Mendonça havia mantido o sigilo sobre documentos relacionados ao caso, mas Fachin acolheu a solicitação da PGR e do vice-PGR Cristiano Zanin. A decisão busca evitar ações de censura e garantir que todos os elementos do processo sejam acessíveis. O ministro Alexandre de Moraes também manifestou preocupação com a escolha seletiva de documentos e pediu julgamento conjunto do caso.

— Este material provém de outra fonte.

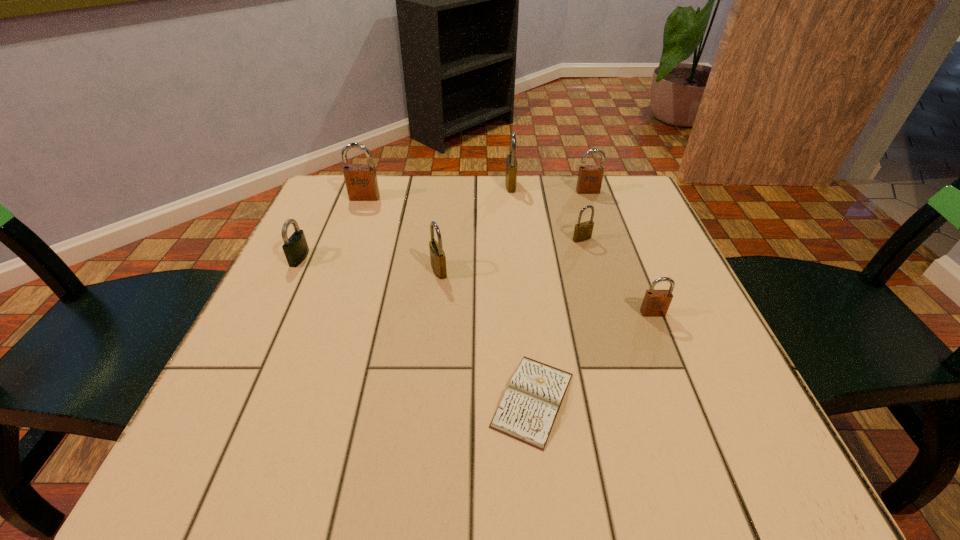
Image resolution: width=960 pixels, height=540 pixels. In order to click on the fifth nearest object in this screenshot , I will do `click(583, 231)`.

Where is `the nearest brown padlock`? The height and width of the screenshot is (540, 960). the nearest brown padlock is located at coordinates (656, 303).

Image resolution: width=960 pixels, height=540 pixels. I want to click on the smallest brown padlock, so click(656, 303).

Find the location of a particular element. Image resolution: width=960 pixels, height=540 pixels. diary is located at coordinates (528, 409).

You are a GUI agent. You are given a task and a screenshot of the screen. Output one action in this format:
    pyautogui.click(x=<x>, y=<y>)
    Task: Click on the shortest object
    
    Given the screenshot: What is the action you would take?
    pyautogui.click(x=528, y=409)

Where is `blank space located on the left of the farthest brass padlock`? Image resolution: width=960 pixels, height=540 pixels. blank space located on the left of the farthest brass padlock is located at coordinates (453, 186).

Identify the location of vacant area situated 0.230m on the front-facing side of the seventh object from right to left. (x=343, y=259).

What are the coordinates of `free region located 0.250m on the front-facing side of the farthest brown padlock` in the screenshot? It's located at click(x=610, y=255).

Identify the location of vacant space located 0.220m on the front of the leftmost brass padlock. This screenshot has width=960, height=540. (428, 368).

Image resolution: width=960 pixels, height=540 pixels. In order to click on vacant region located 0.190m on the right of the leftmost padlock in this screenshot , I will do `click(395, 258)`.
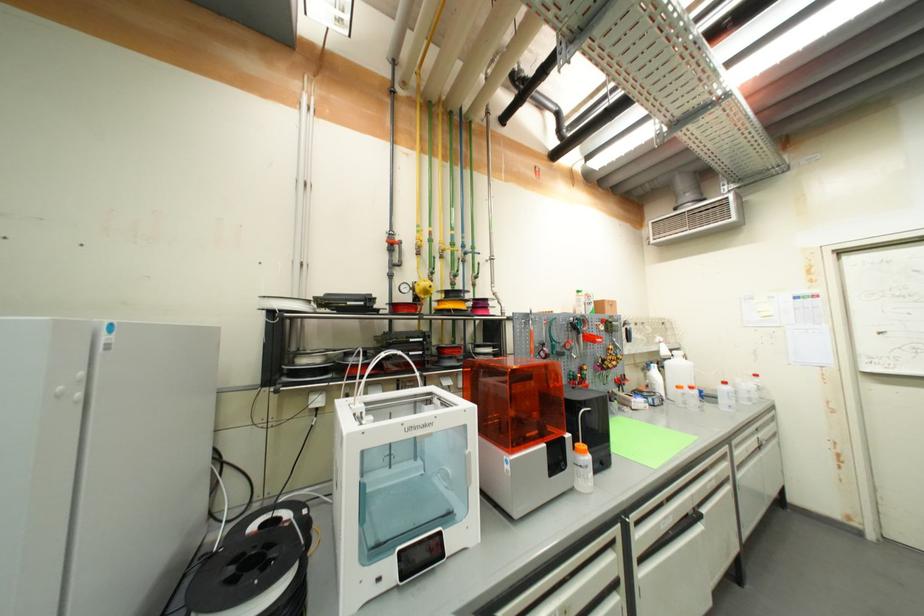
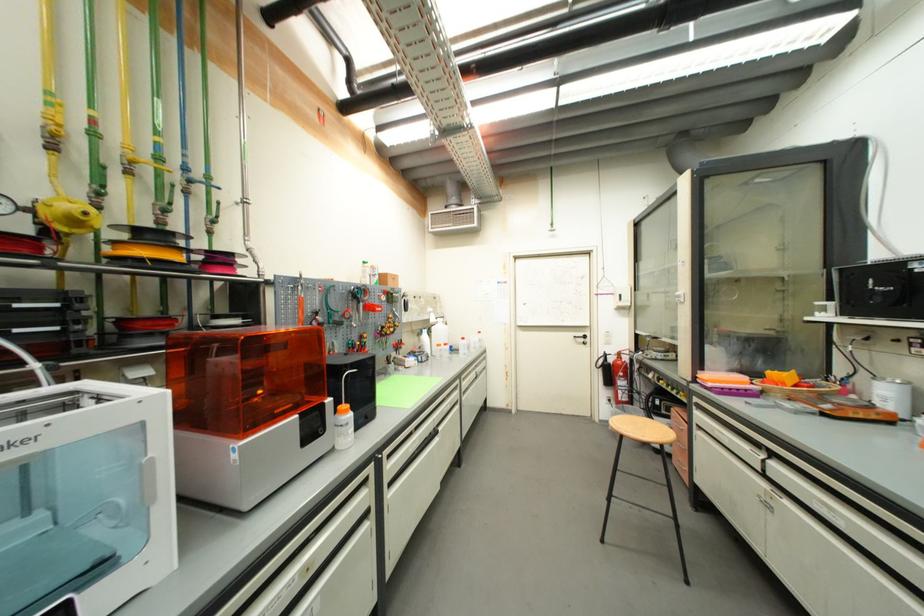
Find the pixel in the second image that matches (x=432, y=293) in the first image.

(82, 224)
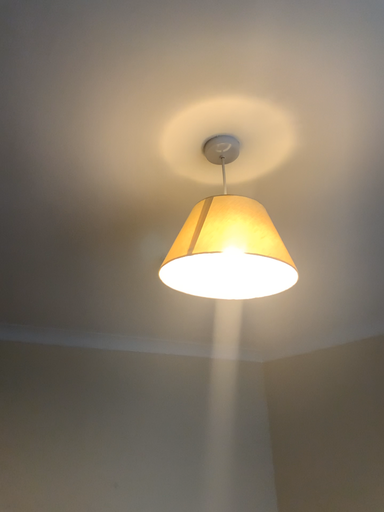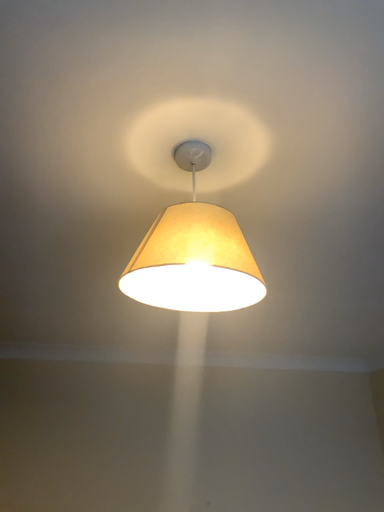
Question: How did the camera likely rotate when shooting the video?

Choices:
 (A) rotated right
 (B) rotated left

Answer: (B)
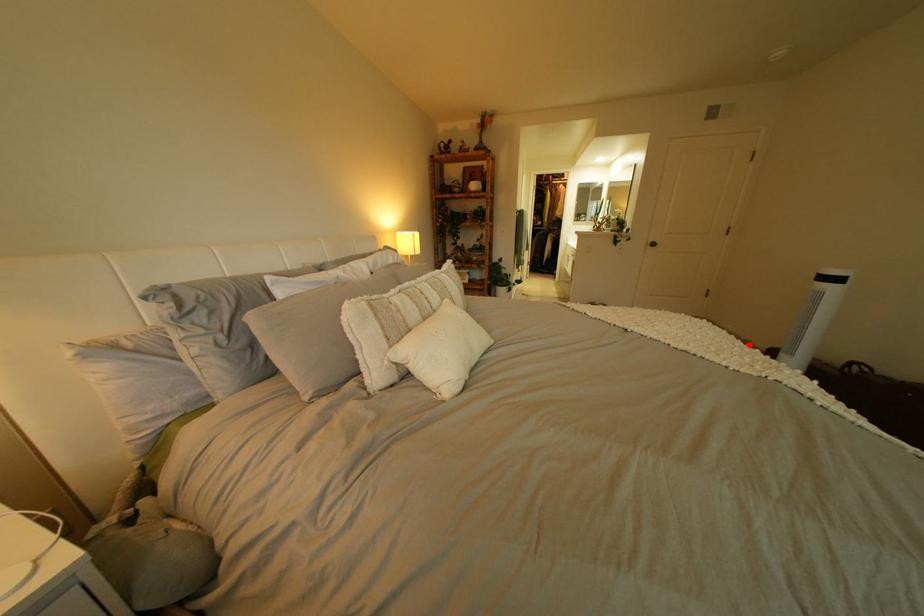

A liberação dos documentos é vista como um passo importante para a transparência no STF, que vive uma crise interna. Fachin tenta conter a polarização e garantir que as informações sejam acessíveis a todos os envolvidos. A decisão pode impactar o andamento do julgamento e a clareza sobre as acusações contra o Banco Master.
O prazo de 24 horas para a liberação dos documentos foi estabelecido após manifestações do Ministério Público Federal. A transparência é considerada essencial para a legitimidade do processo e para a confiança na instituição. A situação reflete a complexidade das relações dentro do STF e a busca por equilíbrio entre sigilo e divulgação.